JoAnn A: This article points out important points that are poorly understood in both ML and statistics communities.
I will add that one thing that cannot be done with ML, that people try to do, is to “draw insight” from a ML algorithm that was not carefully planned for that purpose, and without a trained statistician who understands the need to examine variance of estimates, confounding, and a host of other issues.
However, I disagree that “regression models are not ML.” Many ML models are generalizations of regression. For example, linear regression is a “special case” of neural networks. GLMs can be constructed for make inferences, and they can also be “trained” to make predictions. Machine learning gurus consider logistic regression an important ML algorithm.
FH: Thanks for your good points. On “regression models are not ML” I still hesitate to fully agree. However, one thing that backs up your statement is that you can write neural networks as regression models with high-order interactions. But the training and when to stop training are mainly based on ideas from computer science and not statistics. So I’d still like to separate ML from regression, at least most of the time.

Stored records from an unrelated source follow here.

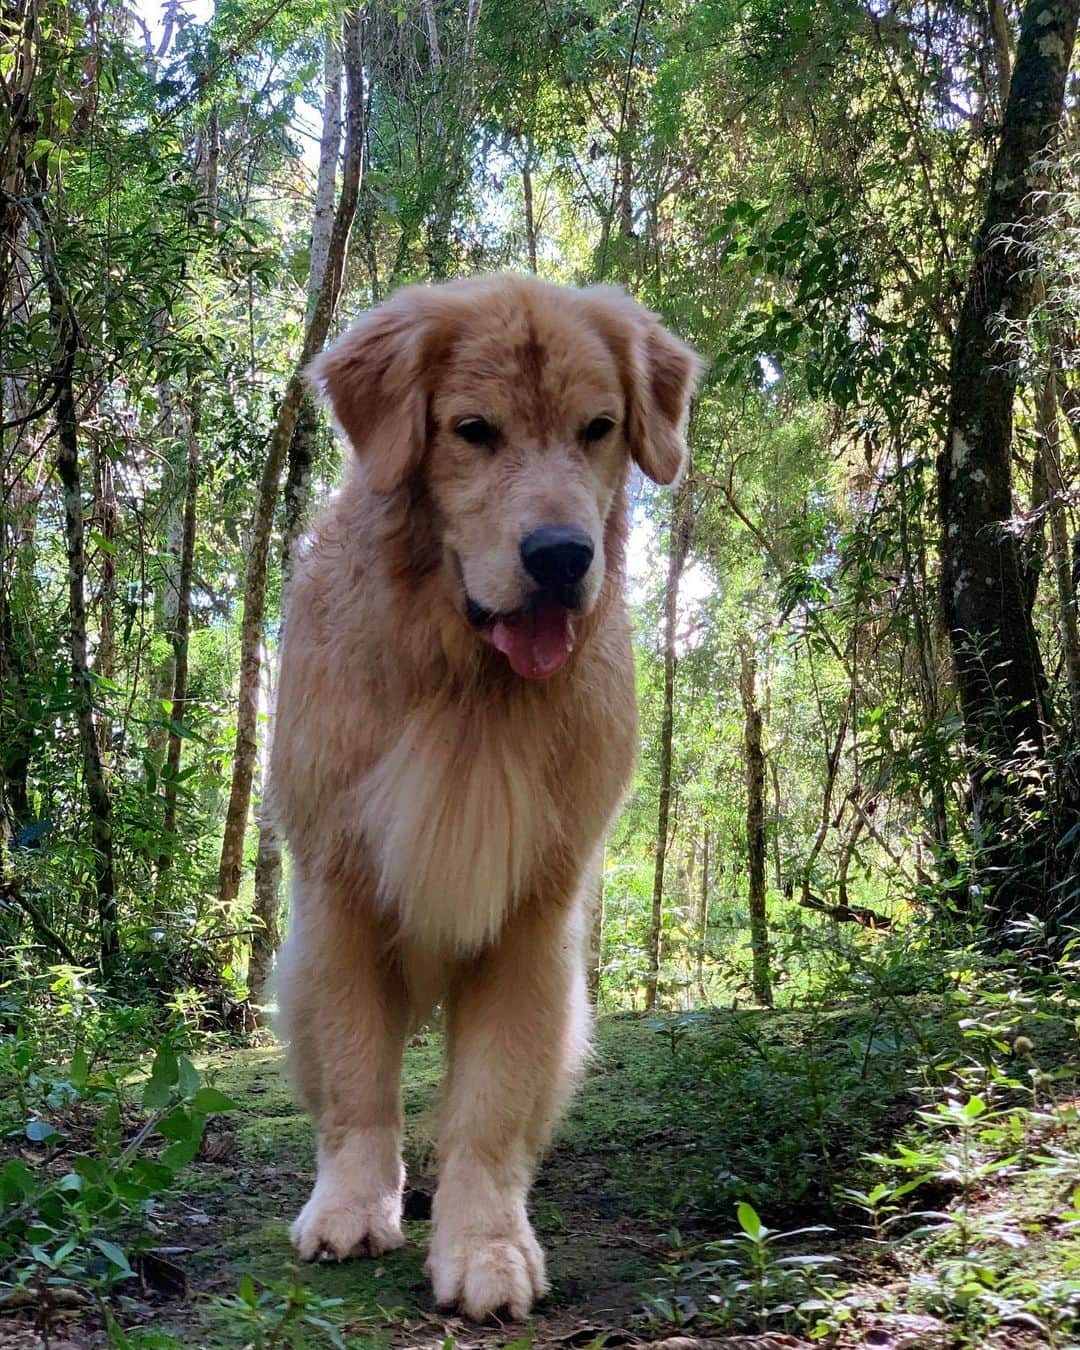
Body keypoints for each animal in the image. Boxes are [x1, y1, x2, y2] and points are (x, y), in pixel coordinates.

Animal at [272, 274, 702, 1317]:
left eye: (598, 427)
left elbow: (491, 1105)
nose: (560, 557)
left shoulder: (531, 914)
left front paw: (486, 1245)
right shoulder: (340, 889)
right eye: (473, 430)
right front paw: (352, 1206)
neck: (465, 681)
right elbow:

Greg Timpany: I have come to realize there is a time and place for everything. As Professor Harrell highlights, statistical models outperform machine learning in certain situations. At other times it is preferred to let the ML algorithm crunch its way through the data. What I appreciate most is articles like these that add to the body of understanding so that we practitioners can more wisely choose which tool to use.
James Beckman: Wonderfully complete! Some relatives of mine would have revelled in the fit for much medical & engineering data. I, however, do voter or buyer reactions to various kinds of offers. These are very sensitive to immediate physical setting & current conceptual issues. I have found the easiest way to approach these is by current comparisons in time/place, as well as some standard methods in public speaking. These, then, are time series with perhaps six variables placed on top.